When Manil Suri came to the United States in 1979, he was a 20-year-old student. He says it was easy for him to fit in right away. "India back then was a country that looked very much to the West," he says. "So, when I came to the United States, I had seen movies. I had read Mad Magazine [a humor magazine]. I knew exactly what the country was going to be like."

When he started writing his first novel, he says, he wanted to feature what India was like. "In The Death of Vishnu [his first novel], I started thinking, what part of it lives inside me?" he says. "What part of me wants to live there? I started reconnecting with the country of my birth."

The Death of Vishnu, a story that takes place over the course of one day, was a national bestseller. It's a portrait of the residents of a Bombay apartment building. In his second work, Suri expands his literary landscape. The Age of Shiva spans several decades and takes its readers from Rawalpindi to Delhi to Mumbai.

"This novel starts in 1955," he says. "It's about eight years after the independence of India. Meera is the central character. She is only 17 when the novel starts. Her life is really governed by her father Paji, who is very liberal, but is also oppressive."

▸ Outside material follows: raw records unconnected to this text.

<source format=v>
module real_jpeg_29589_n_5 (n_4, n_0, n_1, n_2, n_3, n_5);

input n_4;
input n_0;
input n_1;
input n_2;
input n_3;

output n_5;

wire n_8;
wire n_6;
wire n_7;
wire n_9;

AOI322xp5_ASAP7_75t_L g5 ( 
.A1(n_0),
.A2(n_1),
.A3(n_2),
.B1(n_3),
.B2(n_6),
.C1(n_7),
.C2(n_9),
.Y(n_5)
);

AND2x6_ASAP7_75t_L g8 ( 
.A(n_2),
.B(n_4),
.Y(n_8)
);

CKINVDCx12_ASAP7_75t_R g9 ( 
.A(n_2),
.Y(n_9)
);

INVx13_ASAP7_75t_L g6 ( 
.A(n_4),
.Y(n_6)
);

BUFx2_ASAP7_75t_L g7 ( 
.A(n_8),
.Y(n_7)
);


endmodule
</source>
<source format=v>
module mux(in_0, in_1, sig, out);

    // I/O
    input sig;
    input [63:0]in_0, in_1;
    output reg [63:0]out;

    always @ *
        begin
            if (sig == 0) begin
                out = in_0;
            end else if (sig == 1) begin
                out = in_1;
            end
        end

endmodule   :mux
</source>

Meera dreams of stealing her older and more beautiful sister's boyfriend. But when her wish comes true, she doesn't enjoy the fairy tale marriage she had imagined. It is only when her son is born that Meera begins to realize a life of fulfillment.

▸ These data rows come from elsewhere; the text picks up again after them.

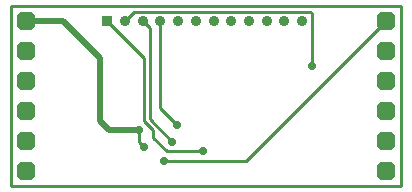
<source format=gbr>
G04 Layer_Physical_Order=1*
G04 Layer_Color=255*
%FSLAX44Y44*%
%MOMM*%
G71*
G01*
G75*
%ADD10C,0.5000*%
%ADD11C,0.2500*%
G04:AMPARAMS|DCode=12|XSize=1.6002mm|YSize=1.6002mm|CornerRadius=0mm|HoleSize=0mm|Usage=FLASHONLY|Rotation=270.000|XOffset=0mm|YOffset=0mm|HoleType=Round|Shape=Octagon|*
%AMOCTAGOND12*
4,1,8,-0.4001,-0.8001,0.4001,-0.8001,0.8001,-0.4001,0.8001,0.4001,0.4001,0.8001,-0.4001,0.8001,-0.8001,0.4001,-0.8001,-0.4001,-0.4001,-0.8001,0.0*
%
%ADD12OCTAGOND12*%

%ADD13R,0.8999X0.8999*%
%ADD14C,0.8999*%
%ADD15C,0.7000*%
D10*
X76200Y270550D02*
Y324550D01*
X45150Y355600D02*
X76200Y324550D01*
X13970Y355600D02*
X45150D01*
X83860Y262890D02*
X109220D01*
X76200Y270550D02*
X83860Y262890D01*
D11*
X109220Y253314D02*
Y262890D01*
Y253314D02*
X113904Y248630D01*
X1270Y215900D02*
Y368300D01*
X331470D01*
Y215900D02*
Y368300D01*
X1270Y215900D02*
X331470D01*
X199976Y236806D02*
X318770Y355600D01*
X130478Y236806D02*
X199976D01*
X82550Y355600D02*
X113792Y324358D01*
Y270496D02*
Y324358D01*
Y270496D02*
X121386Y262902D01*
Y256794D02*
Y262902D01*
Y256794D02*
X133096Y245084D01*
X163550D01*
X118364Y272288D02*
X137504Y253148D01*
X118364Y272288D02*
Y349786D01*
X112550Y355600D02*
X118364Y349786D01*
X255524Y317500D02*
Y362204D01*
X254254Y363474D02*
X255524Y362204D01*
X105425Y363474D02*
X254254D01*
X97551Y355600D02*
X105425Y363474D01*
X127551Y281579D02*
X141550Y267581D01*
X127551Y281579D02*
Y355600D01*
D12*
X318770Y228600D02*
D03*
Y254000D02*
D03*
Y279400D02*
D03*
Y304800D02*
D03*
Y330200D02*
D03*
Y355600D02*
D03*
X13970Y228600D02*
D03*
Y254000D02*
D03*
Y279400D02*
D03*
Y304800D02*
D03*
Y330200D02*
D03*
Y355600D02*
D03*
D13*
X82550D02*
D03*
D14*
X97551D02*
D03*
X112550D02*
D03*
X127551D02*
D03*
X142550D02*
D03*
X157551D02*
D03*
X172550D02*
D03*
X187551D02*
D03*
X202550D02*
D03*
X217551D02*
D03*
X232550D02*
D03*
X247551D02*
D03*
D15*
X130478Y236806D02*
D03*
X163550Y245084D02*
D03*
X137504Y253148D02*
D03*
X255524Y317500D02*
D03*
X109220Y262890D02*
D03*
X113904Y248630D02*
D03*
X141550Y267581D02*
D03*
M02*

</source>
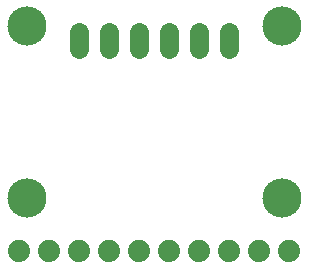
<source format=gbr>
G04 EAGLE Gerber RS-274X export*
G75*
%MOMM*%
%FSLAX34Y34*%
%LPD*%
%INSoldermask Bottom*%
%IPPOS*%
%AMOC8*
5,1,8,0,0,1.08239X$1,22.5*%
G01*
%ADD10C,3.317600*%
%ADD11C,1.879600*%
%ADD12C,1.609600*%


D10*
X25400Y215900D03*
X241300Y215900D03*
D11*
X19050Y25400D03*
X44450Y25400D03*
X69850Y25400D03*
X95250Y25400D03*
X120650Y25400D03*
X146050Y25400D03*
X171450Y25400D03*
X196850Y25400D03*
X222250Y25400D03*
X247650Y25400D03*
D12*
X196850Y195660D02*
X196850Y210740D01*
X171450Y210740D02*
X171450Y195660D01*
X146050Y195660D02*
X146050Y210740D01*
X120650Y210740D02*
X120650Y195660D01*
X95250Y195660D02*
X95250Y210740D01*
X69850Y210740D02*
X69850Y195660D01*
D10*
X25400Y69850D03*
X241300Y69850D03*
M02*

</source>
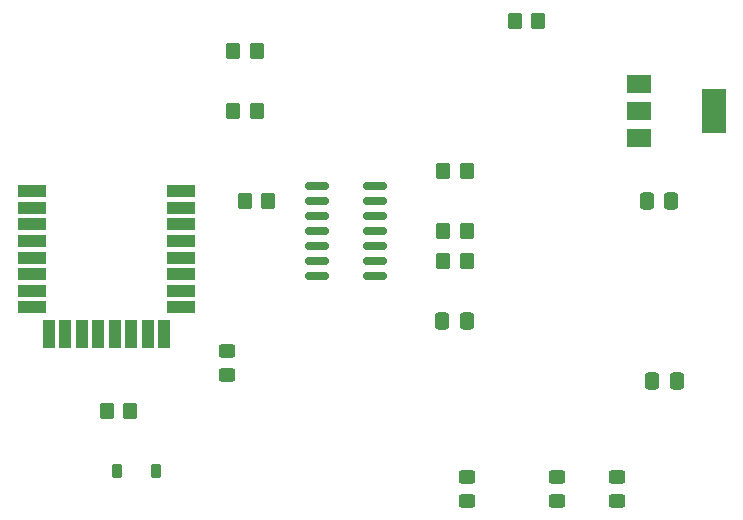
<source format=gtp>
G04 #@! TF.GenerationSoftware,KiCad,Pcbnew,7.0.10*
G04 #@! TF.CreationDate,2024-03-26T17:49:21-05:00*
G04 #@! TF.ProjectId,key,6b65792e-6b69-4636-9164-5f7063625858,rev?*
G04 #@! TF.SameCoordinates,Original*
G04 #@! TF.FileFunction,Paste,Top*
G04 #@! TF.FilePolarity,Positive*
%FSLAX46Y46*%
G04 Gerber Fmt 4.6, Leading zero omitted, Abs format (unit mm)*
G04 Created by KiCad (PCBNEW 7.0.10) date 2024-03-26 17:49:21*
%MOMM*%
%LPD*%
G01*
G04 APERTURE LIST*
G04 Aperture macros list*
%AMRoundRect*
0 Rectangle with rounded corners*
0 $1 Rounding radius*
0 $2 $3 $4 $5 $6 $7 $8 $9 X,Y pos of 4 corners*
0 Add a 4 corners polygon primitive as box body*
4,1,4,$2,$3,$4,$5,$6,$7,$8,$9,$2,$3,0*
0 Add four circle primitives for the rounded corners*
1,1,$1+$1,$2,$3*
1,1,$1+$1,$4,$5*
1,1,$1+$1,$6,$7*
1,1,$1+$1,$8,$9*
0 Add four rect primitives between the rounded corners*
20,1,$1+$1,$2,$3,$4,$5,0*
20,1,$1+$1,$4,$5,$6,$7,0*
20,1,$1+$1,$6,$7,$8,$9,0*
20,1,$1+$1,$8,$9,$2,$3,0*%
G04 Aperture macros list end*
%ADD10RoundRect,0.250000X-0.450000X0.325000X-0.450000X-0.325000X0.450000X-0.325000X0.450000X0.325000X0*%
%ADD11RoundRect,0.250000X-0.337500X-0.475000X0.337500X-0.475000X0.337500X0.475000X-0.337500X0.475000X0*%
%ADD12RoundRect,0.250000X0.350000X0.450000X-0.350000X0.450000X-0.350000X-0.450000X0.350000X-0.450000X0*%
%ADD13R,2.000000X1.500000*%
%ADD14R,2.000000X3.800000*%
%ADD15RoundRect,0.250000X0.450000X-0.325000X0.450000X0.325000X-0.450000X0.325000X-0.450000X-0.325000X0*%
%ADD16RoundRect,0.250000X-0.350000X-0.450000X0.350000X-0.450000X0.350000X0.450000X-0.350000X0.450000X0*%
%ADD17R,2.450000X1.000000*%
%ADD18R,1.000000X2.450000*%
%ADD19RoundRect,0.150000X-0.825000X-0.150000X0.825000X-0.150000X0.825000X0.150000X-0.825000X0.150000X0*%
%ADD20RoundRect,0.225000X-0.225000X-0.375000X0.225000X-0.375000X0.225000X0.375000X-0.225000X0.375000X0*%
G04 APERTURE END LIST*
D10*
G04 #@! TO.C,D5*
X119380000Y-78740000D03*
X119380000Y-80790000D03*
G04 #@! TD*
D11*
G04 #@! TO.C,C2*
X155405000Y-81280000D03*
X157480000Y-81280000D03*
G04 #@! TD*
D12*
G04 #@! TO.C,R2*
X139700000Y-71120000D03*
X137700000Y-71120000D03*
G04 #@! TD*
D13*
G04 #@! TO.C,U3*
X154330000Y-56120000D03*
X154330000Y-58420000D03*
D14*
X160630000Y-58420000D03*
D13*
X154330000Y-60720000D03*
G04 #@! TD*
D15*
G04 #@! TO.C,D2*
X152400000Y-91440000D03*
X152400000Y-89390000D03*
G04 #@! TD*
G04 #@! TO.C,D3*
X147320000Y-91440000D03*
X147320000Y-89390000D03*
G04 #@! TD*
D12*
G04 #@! TO.C,R1*
X122920000Y-66040000D03*
X120920000Y-66040000D03*
G04 #@! TD*
D16*
G04 #@! TO.C,R4*
X109220000Y-83820000D03*
X111220000Y-83820000D03*
G04 #@! TD*
D17*
G04 #@! TO.C,DWM1*
X102920000Y-65241200D03*
X102920000Y-66641200D03*
X102920000Y-68041200D03*
X102920000Y-69441200D03*
X102920000Y-70841200D03*
X102920000Y-72241200D03*
X102920000Y-73641200D03*
X102920000Y-75041200D03*
D18*
X104320000Y-77336200D03*
X105720000Y-77336200D03*
X107120000Y-77336200D03*
X108520000Y-77336200D03*
X109920000Y-77336200D03*
X111320000Y-77336200D03*
X112720000Y-77336200D03*
X114120000Y-77336200D03*
D17*
X115520000Y-75040000D03*
X115520000Y-73640000D03*
X115520000Y-72241200D03*
X115520000Y-70841200D03*
X115520000Y-69441200D03*
X115520000Y-68041200D03*
X115520000Y-66641200D03*
X115520000Y-65241200D03*
G04 #@! TD*
D16*
G04 #@! TO.C,R3*
X137700000Y-68580000D03*
X139700000Y-68580000D03*
G04 #@! TD*
G04 #@! TO.C,Gate-bias1*
X143780000Y-50800000D03*
X145780000Y-50800000D03*
G04 #@! TD*
D19*
G04 #@! TO.C,U4*
X127000000Y-64770000D03*
X127000000Y-66040000D03*
X127000000Y-67310000D03*
X127000000Y-68580000D03*
X127000000Y-69850000D03*
X127000000Y-71120000D03*
X127000000Y-72390000D03*
X131950000Y-72390000D03*
X131950000Y-71120000D03*
X131950000Y-69850000D03*
X131950000Y-68580000D03*
X131950000Y-67310000D03*
X131950000Y-66040000D03*
X131950000Y-64770000D03*
G04 #@! TD*
D16*
G04 #@! TO.C,Pulldown1*
X137700000Y-63500000D03*
X139700000Y-63500000D03*
G04 #@! TD*
D11*
G04 #@! TO.C,C1*
X154940000Y-66040000D03*
X157015000Y-66040000D03*
G04 #@! TD*
G04 #@! TO.C,C3*
X137625000Y-76200000D03*
X139700000Y-76200000D03*
G04 #@! TD*
D20*
G04 #@! TO.C,D1*
X110110000Y-88900000D03*
X113410000Y-88900000D03*
G04 #@! TD*
D16*
G04 #@! TO.C,PressureSensor1*
X119920000Y-53340000D03*
X121920000Y-53340000D03*
G04 #@! TD*
G04 #@! TO.C,RM1*
X119920000Y-58420000D03*
X121920000Y-58420000D03*
G04 #@! TD*
D15*
G04 #@! TO.C,D4*
X139700000Y-91440000D03*
X139700000Y-89390000D03*
G04 #@! TD*
M02*

</source>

Meera's story echoes tales from Hindu mythology about the god Shiva and his wife, Parvati.

"There are myths of Shiva and his spouse Parvati and their children," he says. "First of all, he is an aesthetic. He withdraws from the world. All the people who love him and yearn for him are filled with intense longing because he is completely unattainable." Suri says that longing is very much a part of his novel.

"More than that is the real mythology that I've used," the author adds. "Since Shiva goes away to meditate, Parvati is left alone. She gets very lonely. She uses her bath water, she uses sandalwood, and from her own body, she sculpts this little boy. So she is able to find her happiness in this child."

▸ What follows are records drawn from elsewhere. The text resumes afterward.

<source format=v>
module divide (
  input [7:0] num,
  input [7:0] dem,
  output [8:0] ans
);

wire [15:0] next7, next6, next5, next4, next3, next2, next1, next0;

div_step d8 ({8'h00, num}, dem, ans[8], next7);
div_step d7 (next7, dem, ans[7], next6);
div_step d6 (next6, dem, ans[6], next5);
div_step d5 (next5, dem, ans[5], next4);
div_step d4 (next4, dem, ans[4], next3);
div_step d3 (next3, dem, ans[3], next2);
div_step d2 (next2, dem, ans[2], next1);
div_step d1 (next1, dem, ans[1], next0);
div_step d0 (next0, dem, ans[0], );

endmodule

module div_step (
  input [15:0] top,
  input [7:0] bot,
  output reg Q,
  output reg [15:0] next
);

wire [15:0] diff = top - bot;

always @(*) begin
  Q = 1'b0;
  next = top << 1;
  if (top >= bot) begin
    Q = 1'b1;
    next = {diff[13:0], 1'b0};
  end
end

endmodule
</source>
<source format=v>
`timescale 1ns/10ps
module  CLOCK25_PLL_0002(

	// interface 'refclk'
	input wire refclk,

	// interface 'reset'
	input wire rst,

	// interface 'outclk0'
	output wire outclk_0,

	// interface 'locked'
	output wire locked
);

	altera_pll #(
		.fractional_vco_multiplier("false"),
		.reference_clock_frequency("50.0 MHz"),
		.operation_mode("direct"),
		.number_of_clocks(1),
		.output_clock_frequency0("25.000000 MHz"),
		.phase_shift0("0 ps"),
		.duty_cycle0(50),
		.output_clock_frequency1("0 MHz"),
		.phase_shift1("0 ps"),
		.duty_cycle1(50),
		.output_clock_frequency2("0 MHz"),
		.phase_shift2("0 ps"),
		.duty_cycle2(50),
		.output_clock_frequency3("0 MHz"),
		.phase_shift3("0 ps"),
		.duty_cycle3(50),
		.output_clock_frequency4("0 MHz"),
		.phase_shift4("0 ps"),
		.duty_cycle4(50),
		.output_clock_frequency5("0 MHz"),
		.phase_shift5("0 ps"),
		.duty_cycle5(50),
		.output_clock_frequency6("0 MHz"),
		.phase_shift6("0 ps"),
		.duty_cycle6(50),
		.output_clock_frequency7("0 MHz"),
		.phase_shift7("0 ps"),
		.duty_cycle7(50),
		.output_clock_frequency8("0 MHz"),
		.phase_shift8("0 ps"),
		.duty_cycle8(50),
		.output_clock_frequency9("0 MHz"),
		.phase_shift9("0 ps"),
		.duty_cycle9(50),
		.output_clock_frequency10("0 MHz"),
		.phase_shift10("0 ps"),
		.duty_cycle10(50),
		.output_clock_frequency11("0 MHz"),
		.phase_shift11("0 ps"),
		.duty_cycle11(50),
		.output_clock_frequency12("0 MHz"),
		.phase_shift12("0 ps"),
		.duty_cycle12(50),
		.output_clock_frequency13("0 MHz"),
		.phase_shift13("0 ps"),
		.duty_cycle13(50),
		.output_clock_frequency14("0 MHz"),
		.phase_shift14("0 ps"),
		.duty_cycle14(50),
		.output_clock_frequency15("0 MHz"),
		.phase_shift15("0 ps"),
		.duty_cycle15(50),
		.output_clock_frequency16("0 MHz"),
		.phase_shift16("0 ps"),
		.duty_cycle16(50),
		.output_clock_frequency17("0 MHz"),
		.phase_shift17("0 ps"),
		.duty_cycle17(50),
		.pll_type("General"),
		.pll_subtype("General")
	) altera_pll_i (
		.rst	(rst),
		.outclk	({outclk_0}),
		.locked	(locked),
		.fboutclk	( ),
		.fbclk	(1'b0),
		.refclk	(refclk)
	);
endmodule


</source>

Suri weaves history and politics into the story, as he draws a parallel between Meera's complex journey in life and India's birth as a nation.

"India, throughout the 1950s, 1960s and 1970s…was very non-aligned," he says. "Indira Ghandi and Nehru did not want to kowtow to the West. So if the West wanted India to behave in a certain way, India was always saying 'O.K., we are going to be independent, we are going to go our way,' even if it was not the best decision in some cases."

In his novel, Suri says, "Meera is always going her own way against the wish of her father, Paji. Meera makes lots of bad decisions, but she is in control of her destiny."

Writing The Age of Shiva took Suri 7 years. During the process, he says, he came to re-discover what makes India a great country.

"When India was formed, it had so many problems," he says. "It was so diverse and it still is, but people said, 'O.K. we give it 3 years, 5 years, 6 years and it will split apart in 5 or 6 years.' "

Noty only has India endured as a democracy, but Suri points out, "it's poised at the head of this Asian century."

"The roots are really the constitution," the author says, "the fact that it is such a secular democracy that Nehru put in. So we had great leaders that started the country."

And today, Suri says, India continues to evolve and develop, contending in its unique way with the powerful influences of Western culture.

"Every time I go back to India, I see more and more Westernization," he says. "I see much more use of the Internet, things on TV from MTV, all sorts of the American culture is everywhere now."

But, Suri says, "India has this habit of taking a culture, swallowing it up, and then kind of mixing it with their own. So I see something else coming out of it."

Manil Suri says India's rich past and present will remain an endless source of inspiration for his novels.